What you will do —
Report every line of the listing below in which the string "Termostat" appears.

Dataset records Block Start

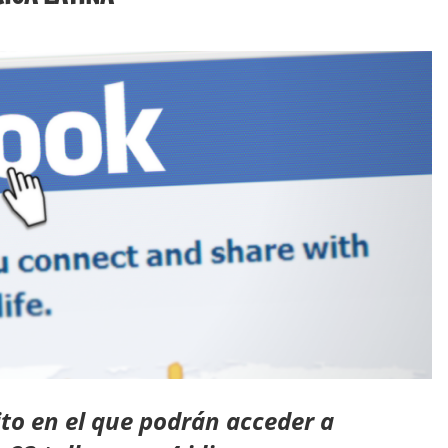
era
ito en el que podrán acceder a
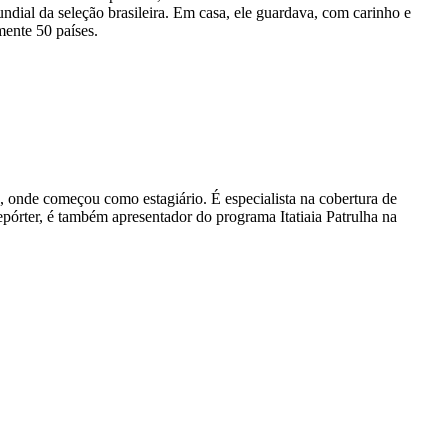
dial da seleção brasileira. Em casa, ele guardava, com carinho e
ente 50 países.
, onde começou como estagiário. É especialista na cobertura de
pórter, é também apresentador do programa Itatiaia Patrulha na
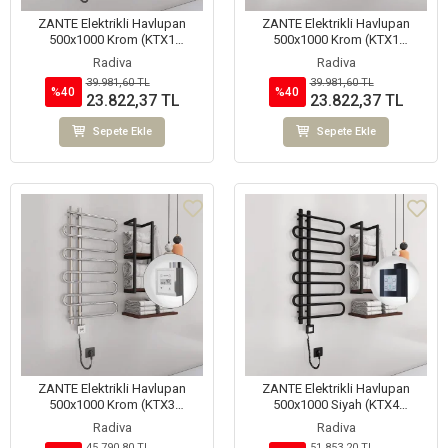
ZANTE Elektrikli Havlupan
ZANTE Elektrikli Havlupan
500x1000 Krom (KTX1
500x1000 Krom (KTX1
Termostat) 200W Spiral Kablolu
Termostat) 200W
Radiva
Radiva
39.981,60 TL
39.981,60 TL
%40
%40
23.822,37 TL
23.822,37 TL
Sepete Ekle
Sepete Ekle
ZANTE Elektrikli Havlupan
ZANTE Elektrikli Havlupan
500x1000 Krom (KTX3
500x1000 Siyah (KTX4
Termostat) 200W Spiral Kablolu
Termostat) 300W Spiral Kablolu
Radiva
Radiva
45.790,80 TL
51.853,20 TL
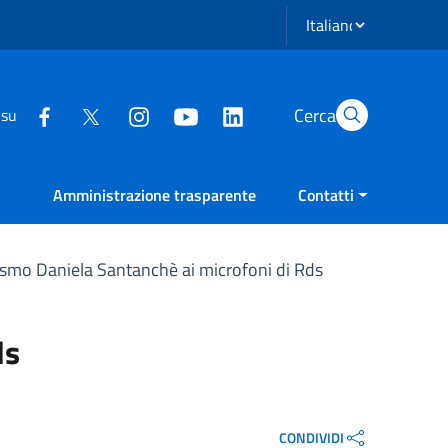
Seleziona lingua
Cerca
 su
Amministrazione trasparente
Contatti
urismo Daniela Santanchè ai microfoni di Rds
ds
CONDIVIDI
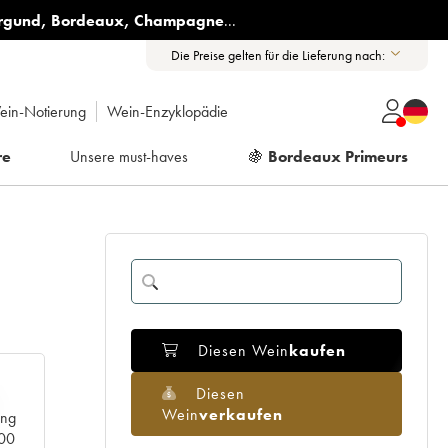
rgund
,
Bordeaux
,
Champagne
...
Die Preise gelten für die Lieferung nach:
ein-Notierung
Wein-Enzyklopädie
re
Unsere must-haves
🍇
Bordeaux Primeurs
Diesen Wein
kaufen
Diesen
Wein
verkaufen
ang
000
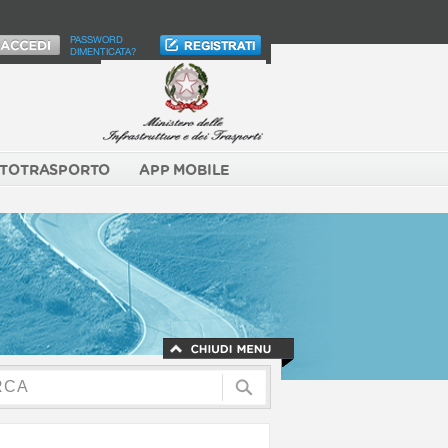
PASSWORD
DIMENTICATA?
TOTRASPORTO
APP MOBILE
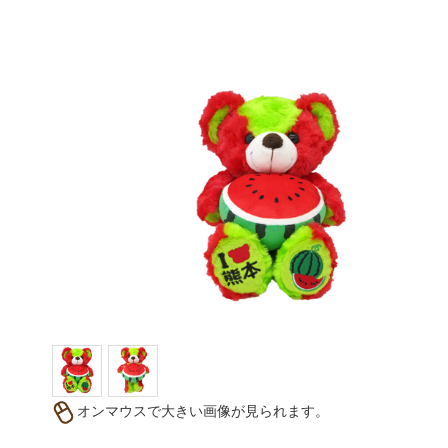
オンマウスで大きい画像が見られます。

Dataset records Block End
Dataset records Block Start

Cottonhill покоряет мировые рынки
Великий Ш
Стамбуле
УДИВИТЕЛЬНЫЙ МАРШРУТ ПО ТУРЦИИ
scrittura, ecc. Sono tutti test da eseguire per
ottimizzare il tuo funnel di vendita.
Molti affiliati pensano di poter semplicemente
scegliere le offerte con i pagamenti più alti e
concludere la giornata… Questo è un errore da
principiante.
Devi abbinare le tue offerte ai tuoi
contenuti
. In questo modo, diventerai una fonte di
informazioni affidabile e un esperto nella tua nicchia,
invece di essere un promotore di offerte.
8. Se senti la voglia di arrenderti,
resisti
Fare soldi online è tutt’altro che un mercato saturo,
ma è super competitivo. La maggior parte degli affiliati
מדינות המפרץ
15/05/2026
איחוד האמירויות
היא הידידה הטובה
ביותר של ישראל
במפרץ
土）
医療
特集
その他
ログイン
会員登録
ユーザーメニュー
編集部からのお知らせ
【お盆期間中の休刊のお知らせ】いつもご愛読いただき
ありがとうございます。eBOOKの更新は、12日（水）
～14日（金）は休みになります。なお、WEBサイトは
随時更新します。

Dataset records Block End

Task answer —
Termostat) 200W Spiral Kablolu
Termostat) 200W
Termostat) 200W Spiral Kablolu
Termostat) 300W Spiral Kablolu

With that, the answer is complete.